## Reading passage
So, good wine PD resistant varieties are, Black Spanish, Favorite, Lomanto, Hebermont, Blanc du Bois and maybe Cynthiana. Haak Winery is in the Sante Fe area but gets their grapes along the route to Brenham. Haak Winery will allow you to help with winter pruning and you can take the cuttings to root your own. 

It takes about 12lbs of grapes to yield a gallon of wine. From a mature vine you can expect on average 8-12lbs per vine. 

Regards,
John


----------



## stdkls28 (Aug 29, 2010)

Hey thanks John! That's was great info and I'll def look into that. With Haak Winery...are you talking about they'll let you take some cuttings of Black Spanish or of the Champanel?

After more research and that i prefer a dry red like merlot or cabernet I so i'm going to go with the Black Spanish grapes. I would love to find the clone, *Favorite*, to grow but I have heard they are extremely hard to find...


----------



## Sparky (Aug 29, 2010)

I believe Haak has Blanc du Bois around the Sante Fe. He may also have Black Spanish too.

## Task item A
Extract from the wine grape thread the passage starting with "So, good wine" and going on through "root your own.".
## Task item B
Extend the forum discussion about growing wine grapes, picking up after its final post.

## Stored data
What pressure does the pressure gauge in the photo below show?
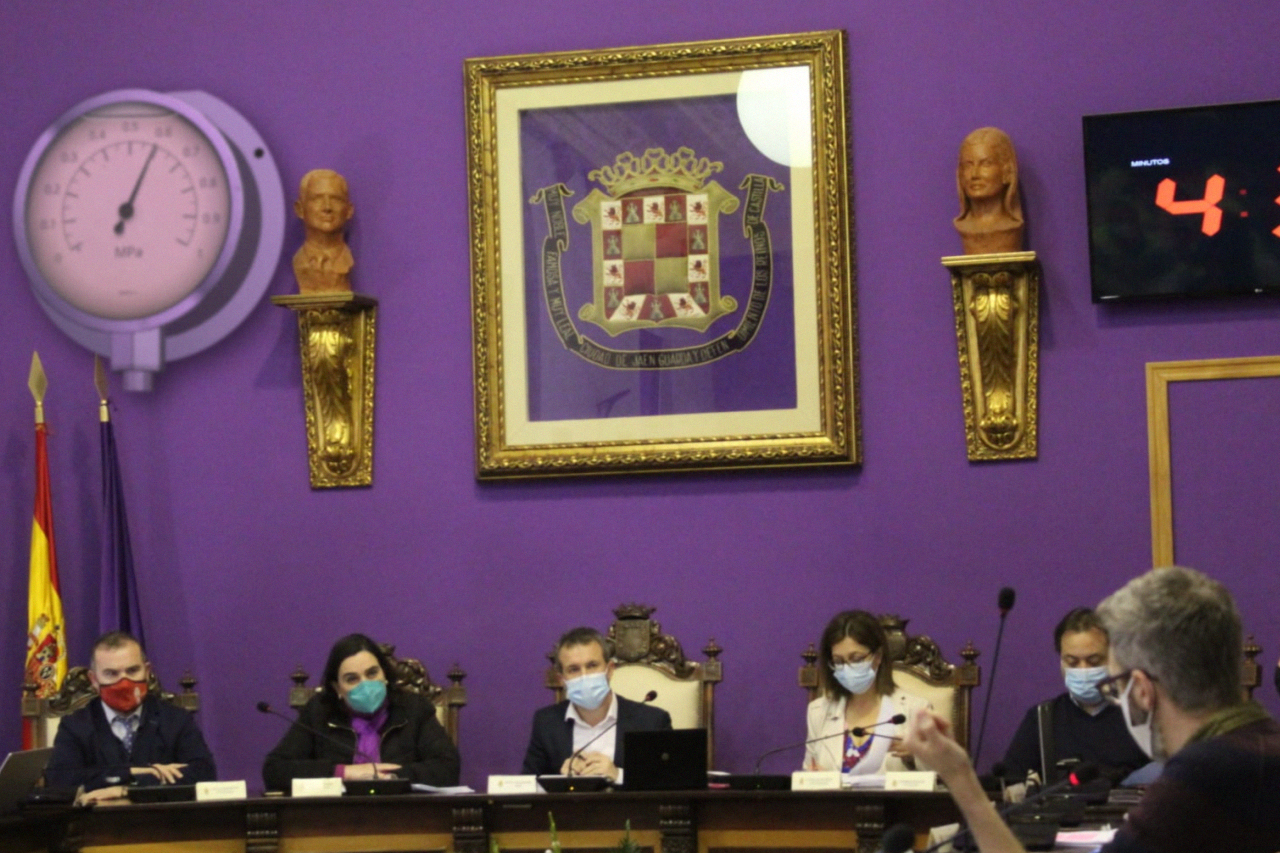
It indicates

--

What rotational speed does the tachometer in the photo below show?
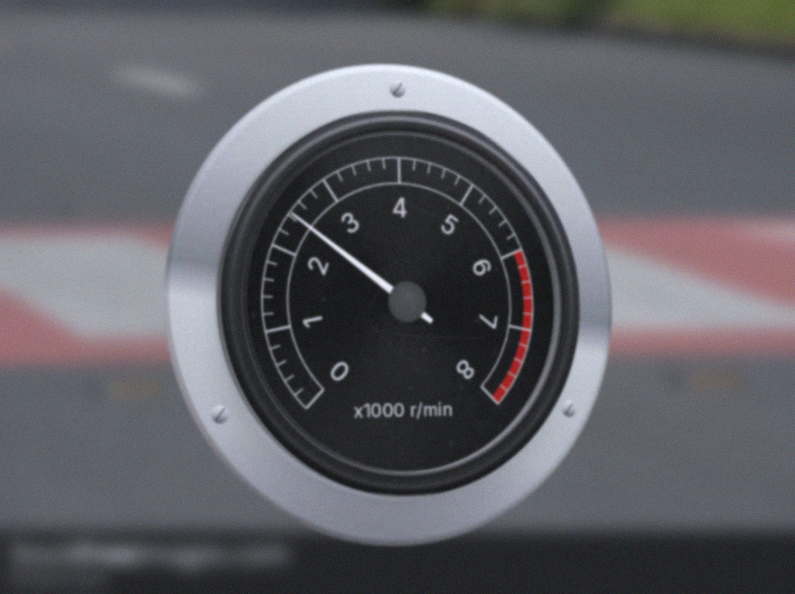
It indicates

## Task response A
So, good wine PD resistant varieties are, Black Spanish, Favorite, Lomanto, Hebermont, Blanc du Bois and maybe Cynthiana. Haak Winery is in the Sante Fe area but gets their grapes along the route to Brenham. Haak Winery will allow you to help with winter pruning and you can take the cuttings to root your own.

## Task response B
I purshased my grapes from 
http://www.womacknursery.com/

I didn't use the typical grape trellis system. It's something of my own design. 


Regards,
John


----------



## stdkls28 (Aug 29, 2010)

John thank you for the link! They have the exactly what i'm lookin for; I really appreciate it!

I'm going to call them up for some pricing tomorrow. I wonder how many grapes i can expect from one vine when mature....pounds that is? So i know how many I will need to order. Also am wondering how long it takes for them to be mature enough for to fully produce.


----------



## Sparky (Aug 30, 2010)

Keaton, American grapes such as Cynthiana(aka Norton) and some of the Munson varieties. You can expect a little higher Yield versus Vinifera types. 

For production to ramp up, you can expect 3 years (3 leaf cycle). They recommend removing all grapes until you get to the 3rd leaf cycles. By then, the root structure is set. I'm expecting ~10lbs grapes per vine.

Most likely, they will take your order but don't expect them to until some time after Christmas. But get your order in. 

One word of advice. Get that soil ready now. 

John


----------



## stdkls28 (Aug 30, 2010)

Again, Thank you John! I have found a few places that carry the Black Spanish Clone "Favorite" and will price those. So if I buy a 2 year old plant in a year or so I'll have fruit is what you are saying correct? I'm new to grape growing and will need to research the leaf cycles, the care techniques and the soil requirements due to the heavily clay soil we have here...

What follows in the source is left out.